New jobs rate stuck at the 100,000 level for 3rd month
According to Statistics Korea, the number of people with jobs in April totaled 26.9 million, which is 123,000 more than a year ago. While in January 334,000 jobs were created, that figure dropped to 104,000 in February and 112,000 in March.
This is the first stretch since the global financial meltdown of 2008 in which newly created jobs remained below 200,000. In August of 2008, 177,000 new jobs were created and the figure remained under 200,000 until February 2010.
For the first time in 11 months, jobs in manufacturing actually shrunk 1.5 percent year-on-year, a loss of 68,000 jobs. Several manufacturing industries are struggling, including autos and shipbuilding.
“As the number of people employed in manufacturing, which has enjoyed continuous growth since last June, shrunk, the level of new jobs has fallen to 100,000 for three consecutive months,” said Bin Hyun-joon of the employment statistics division of Statistics Korea. “We also have to consider the fact that 420,000 were newly hired in April last year, which makes this year’s figure relatively lower.”
Lodgings and restaurants lost 28,000 jobs, a 1.2 percent drop. Small hotels and restaurants are suffering from a hike in the minimum wage at the beginning of the year. The government raised the minimum wage more than 16 percent.
Retail and wholesale aren’t doing much better. Jobs in that sector fell 1.6 percent, a loss of 610,000 positions.
The biggest increase was seen in the public sector, which added 810,000 jobs last month, up 7.8 percent. The health and welfare sector saw 144,000 jobs created, up 7.5 percent. The financial and insurance sector hired 610,000 more last month, up 7.8 percent.
Youth unemployment, which has been this government’s particular area of focus, improved slightly compared to the previous month but still remained high.
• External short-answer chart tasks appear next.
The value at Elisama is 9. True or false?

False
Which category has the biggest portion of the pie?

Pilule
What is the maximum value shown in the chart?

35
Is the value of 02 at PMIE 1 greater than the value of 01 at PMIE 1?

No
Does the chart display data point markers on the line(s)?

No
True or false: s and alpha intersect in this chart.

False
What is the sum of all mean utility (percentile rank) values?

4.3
In March, the unemployment rate for people between the ages of 15 and 29 was 11.6 percent. That figure dropped to 10.7 percent last month.
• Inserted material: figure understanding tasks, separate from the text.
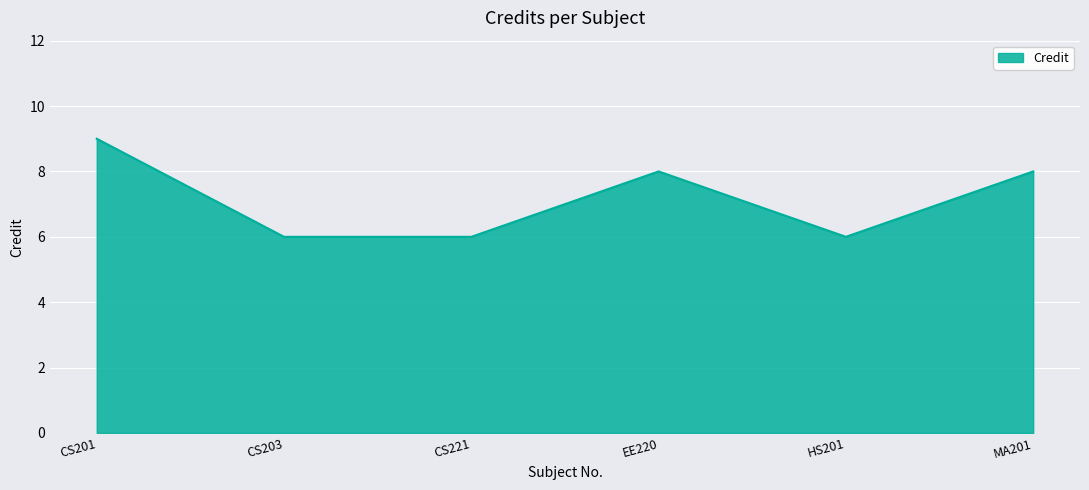

What is the sum of all values?

43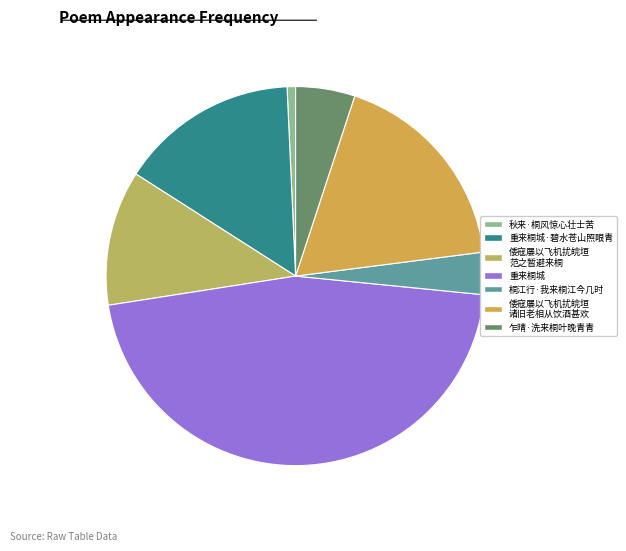

What is the smallest slice in the pie chart?

秋来·桐风惊心壮士苦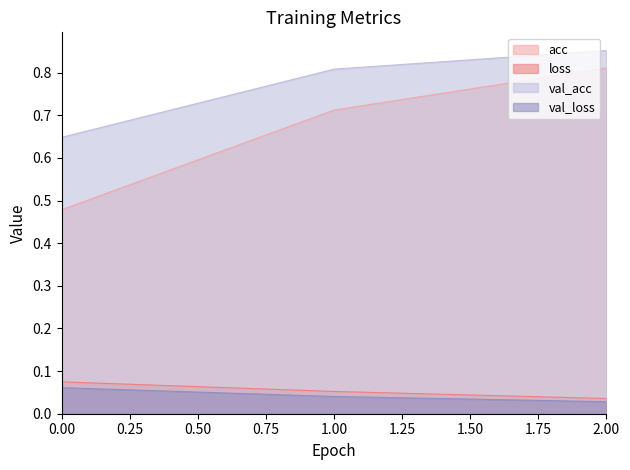

At how many categories does at least one series exceed 0?

3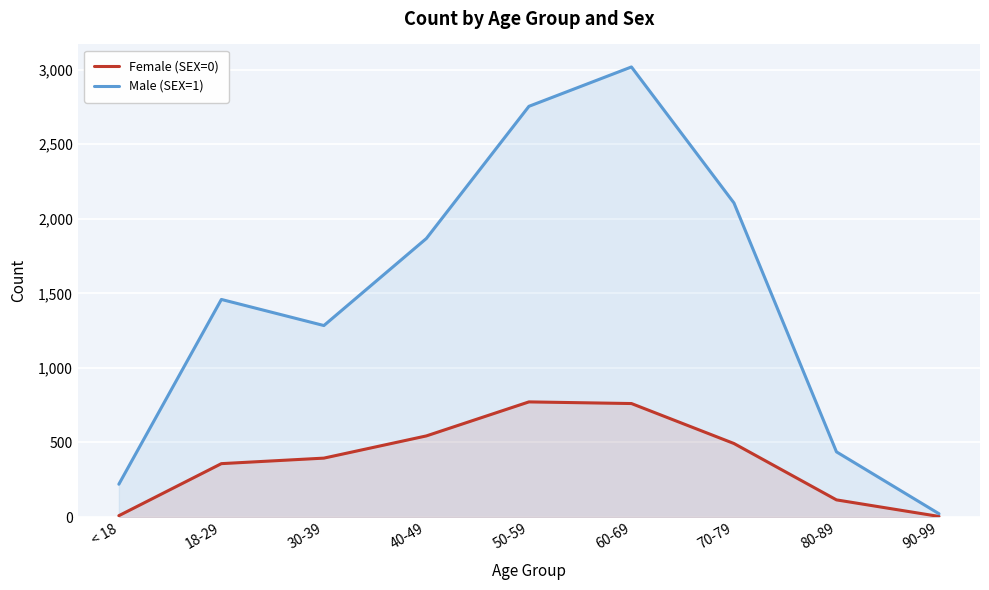

Which series has the largest range (max minus min)?

Male (SEX=1)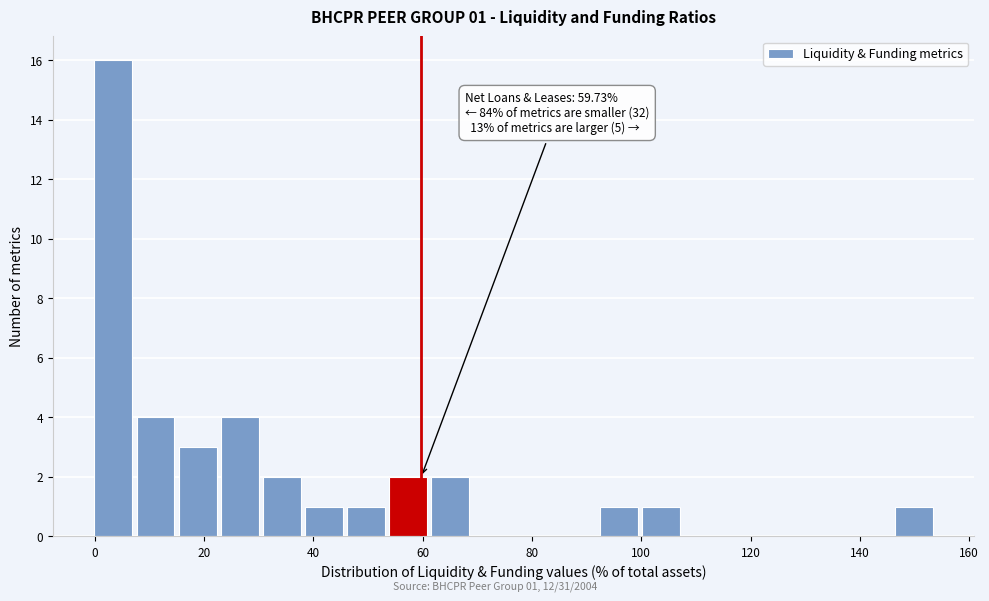

Around what value on the x-axis is the tallest bar? Give the approximate position of its centre, as read against the axis.

4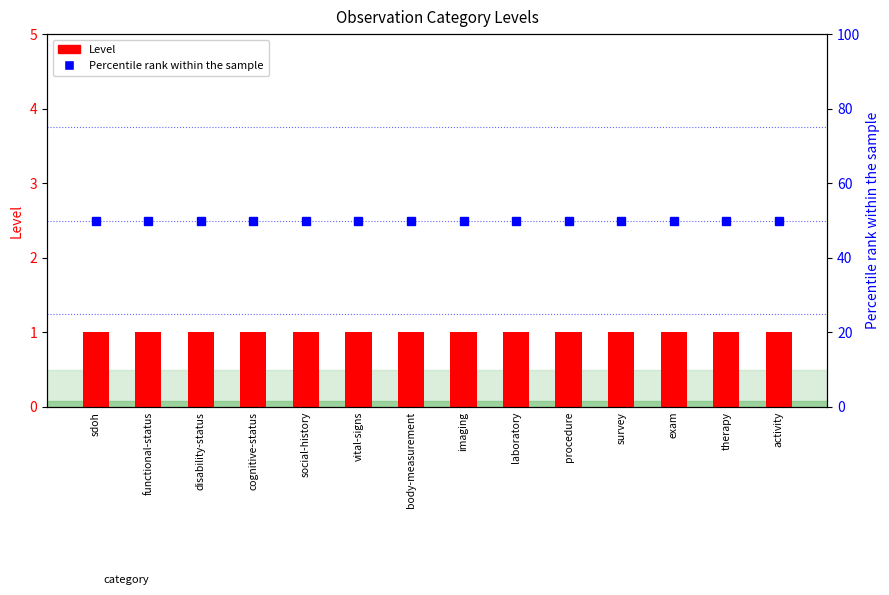

What position from the right is activity?

1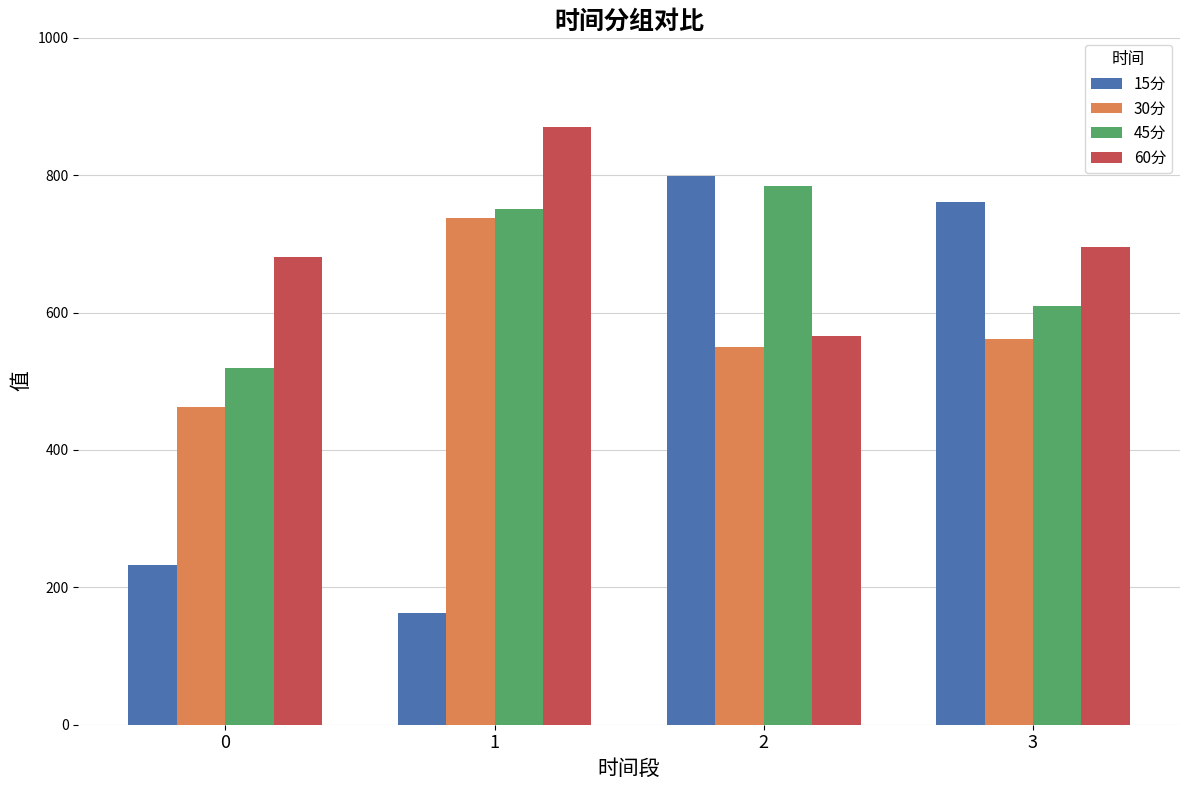

What are all the series names shown in the legend?

15分, 30分, 45分, 60分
The Moon administration has been trying to push a 4 trillion won ($3.7 billion) supplementary budget through the National Assembly.
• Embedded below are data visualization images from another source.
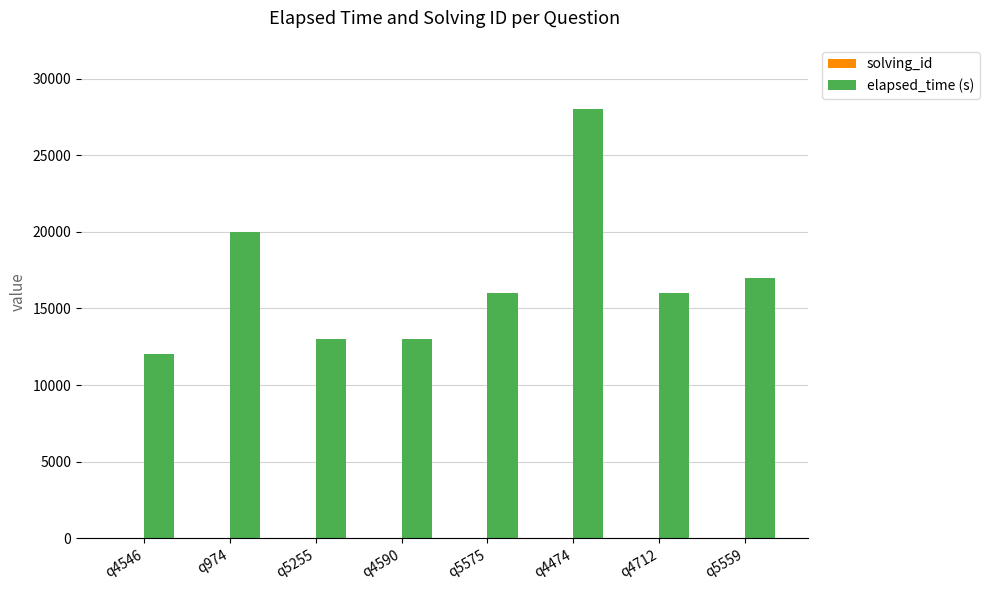

The elapsed_time (s) series shows 17000 at q5559. True or false?

True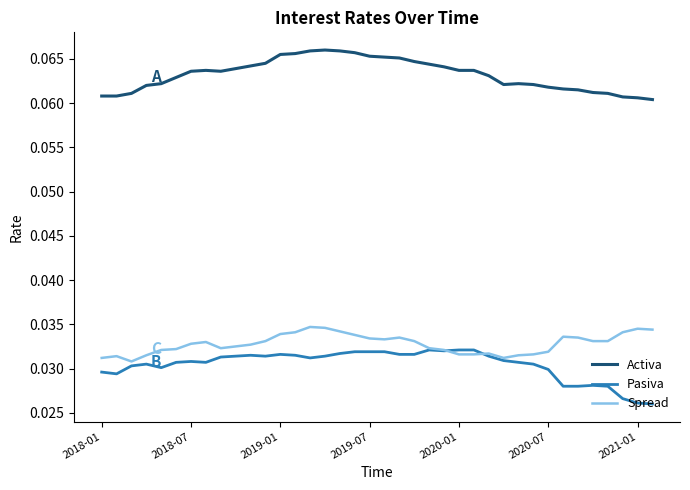

True or false: Activa and Pasiva cross at least once.

False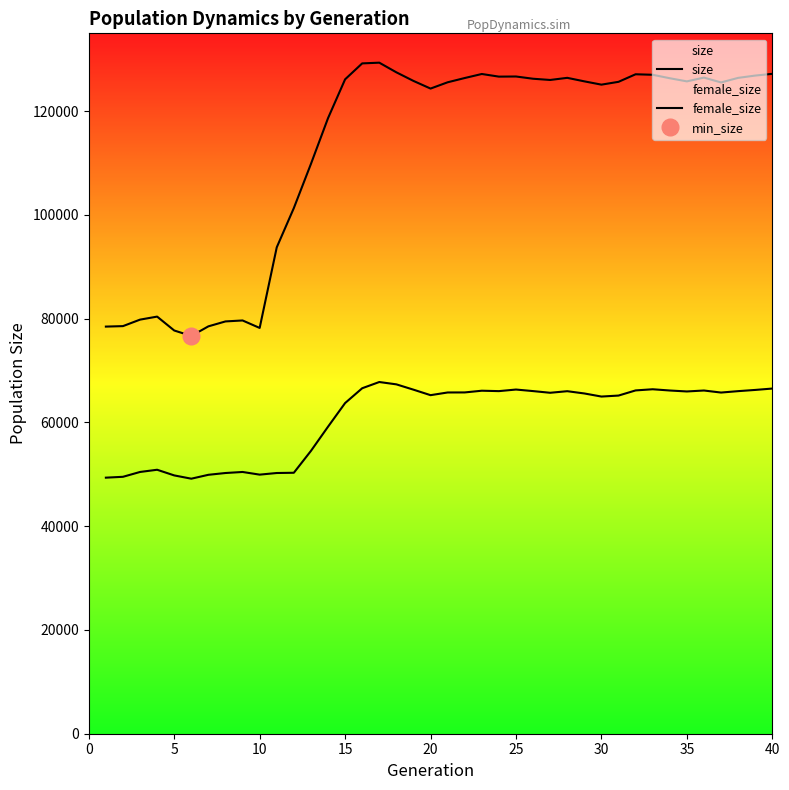

True or false: female_size has a value of 66341 at 25.

True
On Monday the ruling and opposition parties agreed to vote on the supplementary budget on Friday. But that agreement seemed threatened by complaints by opposition parties about the limited time they have to go through the details of the budget.
On Tuesday, speaker Chung Sye-kyun asked for a preliminary review to be concluded by 9:30 a.m. Wednesday.
Party for Democracy and Peace floor leader Jang Byung-wan, a former minister of planning and budget, criticized the limited review time.
“To deliberate on a supplementary budget bill, the government must explain the need for it before the Assembly. After a speech by the government, relevant committees start looking into the bill,” Jang said. “No extra budget bill has been put to a vote in just three days.”
The ruling Democratic Party lawmaker Hong Young-pyo has again raised the urgency of the bill, stressing that the budget includes measures to help the job crisis in areas like Gunsan, which has lost a lot of jobs with the closing of GM Korea plant.
“The situation of the automotive and shipbuilding industry, which are the center of [Korea’s] manufacturing sector, is very critical and needs swift action,” Hong said.
“We have no more time to postpone the supplementary budget,” he said.